- _What to produce_: Return every entry below exactly as written, minus the pictures.
*** Opening of Supplied material ***
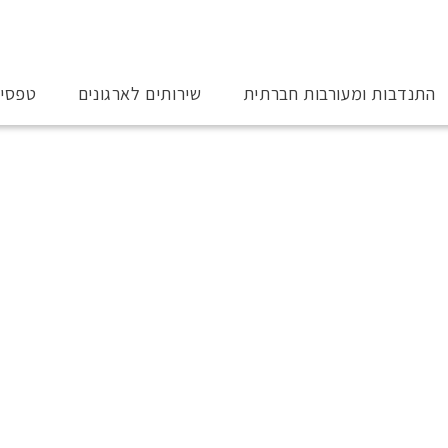
התנדבות ומעורבות חברתית
שירותים לארגונים
טפסי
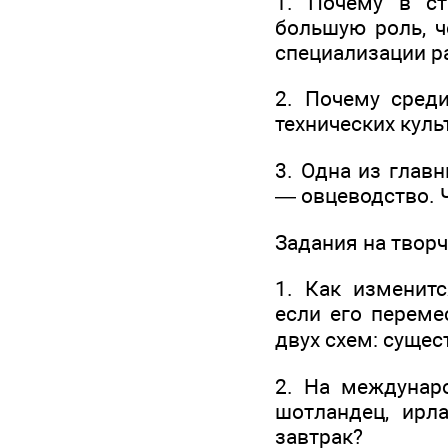
1. Почему в ст
большую роль, 
специализации р
2. Почему среди
технических куль
3. Одна из глав
— овцеводство. 
Задания на твор
1. Как изменитс
если его переме
двух схем: сущес
2. На междунаро
шотландец, ирла
завтрак?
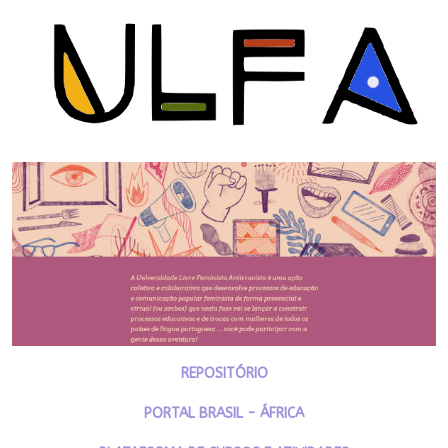
REPOSITÓRIO
PORTAL BRASIL - ÁFRICA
*** Close of Supplied material ***
- _Exercise answer_:
התנדבות ומעורבות חברתית
שירותים לארגונים
טפסי
1. Почему в ст
большую роль, 
специализации р
2. Почему среди
технических куль
3. Одна из глав
— овцеводство. 
Задания на твор
1. Как изменитс
если его переме
двух схем: сущес
2. На междунаро
шотландец, ирла
завтрак?
REPOSITÓRIO
PORTAL BRASIL - ÁFRICA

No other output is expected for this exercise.